Having grown up a few miles further down the Thames valley, coming to Reading in 2004 was a return to home territory. My academic path as a student took me through different subjects as well as three different universities, but I like to think that there is some underlying logic. I studied Classics at Corpus Christi College, Oxford, as an undergraduate, focusing on ancient history and philosophy; then went on (in a reaction against the time-honoured respectability of Oxford Classics) to do an MA in Women’s Studies at York, a pioneering course which had then just celebrated its tenth anniversary. During my MA I developed my interests in gender history and the history of ideas, completing a dissertation on gender in Leveller thought – crucial in paving my way towards my PhD on the Levellers, but in hindsight a rather basic piece of work! For my PhD I moved to Cambridge, where I was supervised by John Morrill, and had the companionship of his ‘New Morrill Army’ of graduate students as I acclimatised to being an early modern historian and focused in on the political thought of the English civil war. After my PhD I was lucky to secure a post as Old Dominion Research Fellow, Clare Hall – being paid just to research – and my first experience of teaching was with enthusiastic Cambridge undergraduates taking the History of Political Thought to 1700 paper.

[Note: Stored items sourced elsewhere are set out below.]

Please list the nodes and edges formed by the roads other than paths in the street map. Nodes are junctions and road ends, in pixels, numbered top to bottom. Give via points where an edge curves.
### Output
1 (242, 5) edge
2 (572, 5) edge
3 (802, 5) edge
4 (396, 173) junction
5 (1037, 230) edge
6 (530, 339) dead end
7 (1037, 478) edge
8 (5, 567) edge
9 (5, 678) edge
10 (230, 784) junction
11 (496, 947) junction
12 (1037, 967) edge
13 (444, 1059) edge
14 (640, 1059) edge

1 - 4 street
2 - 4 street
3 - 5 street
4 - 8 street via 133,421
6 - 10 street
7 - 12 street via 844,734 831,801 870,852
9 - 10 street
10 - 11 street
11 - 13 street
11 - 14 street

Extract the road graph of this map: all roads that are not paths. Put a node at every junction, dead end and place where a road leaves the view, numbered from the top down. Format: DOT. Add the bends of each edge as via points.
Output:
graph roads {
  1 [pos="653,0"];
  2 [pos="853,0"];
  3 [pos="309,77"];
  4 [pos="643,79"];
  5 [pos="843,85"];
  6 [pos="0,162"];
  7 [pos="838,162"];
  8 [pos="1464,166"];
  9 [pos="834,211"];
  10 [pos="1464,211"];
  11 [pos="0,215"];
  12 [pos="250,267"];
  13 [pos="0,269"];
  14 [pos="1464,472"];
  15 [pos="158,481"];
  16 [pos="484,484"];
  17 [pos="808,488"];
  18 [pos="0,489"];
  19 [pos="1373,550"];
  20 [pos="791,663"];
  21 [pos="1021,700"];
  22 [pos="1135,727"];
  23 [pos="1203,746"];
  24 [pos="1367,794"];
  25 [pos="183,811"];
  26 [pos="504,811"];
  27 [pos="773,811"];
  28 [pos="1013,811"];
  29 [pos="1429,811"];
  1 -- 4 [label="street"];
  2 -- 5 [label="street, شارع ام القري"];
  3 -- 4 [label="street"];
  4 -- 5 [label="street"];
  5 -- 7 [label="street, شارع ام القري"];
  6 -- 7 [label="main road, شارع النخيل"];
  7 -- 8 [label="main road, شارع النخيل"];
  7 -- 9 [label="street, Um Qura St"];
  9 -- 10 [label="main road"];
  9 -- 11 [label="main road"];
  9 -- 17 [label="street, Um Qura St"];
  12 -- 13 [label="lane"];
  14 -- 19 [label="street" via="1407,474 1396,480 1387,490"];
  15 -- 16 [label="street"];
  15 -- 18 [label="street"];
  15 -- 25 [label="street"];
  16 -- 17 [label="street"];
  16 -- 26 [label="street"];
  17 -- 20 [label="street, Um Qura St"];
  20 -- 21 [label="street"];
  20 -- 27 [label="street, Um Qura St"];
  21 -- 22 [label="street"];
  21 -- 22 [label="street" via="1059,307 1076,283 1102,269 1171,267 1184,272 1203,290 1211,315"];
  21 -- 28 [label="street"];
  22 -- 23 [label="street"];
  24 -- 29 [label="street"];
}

My research always comes back to the history of ideas, and to close reading of the texts which developed those ideas (whether scattered pamphlets or lengthy books expounding political theories) – the close reading perhaps a legacy of my classical training. My book, The Levellers: radical political thought in the English Revolution (2013), developed my PhD in new directions. I am always fascinated by the ways in which writers wrestle with contradictions and difficulties in their ideas, and tug existing ideas into new shapes. For the Levellers, a group forged by the destructive but evidently also creative forces of Parliament’s war against Charles I in the 1640s, these tensions were particularly urgent and revealing: they uncomfortably asserted the supremacy of parliament in the face of parliament’s apparent betrayals of the radical cause, and struggled to define the relationship between parliament and a sovereign people who retained ultimate power.
Classics has given me a crucial foundation for the study of early modern ideas, and in my current project, ‘Gender, democracy and the republican tradition’ I draw on my training both in classics and in Women’s Studies. This project, initiated with the help of a Leverhulme Research Fellowship, investigates the way in which the (gendered) anti-democratic tropes of ancient Greek philosophers and historians were assimilated into the republican tradition of early modern Europe.
I am currently the department’s Admissions tutor, coordinating the department’s contacts with prospective students, but over the last few years I have also overseen exams and coordinated the undergraduate degree programme.
I find being in a choir a great antidote to the stresses of term-time. I’m also a ‘grammar junkie’ (as a friend once said) so every now and then I get enthused by a new language – always well before I’m in any danger of mastering the previous one I was learning!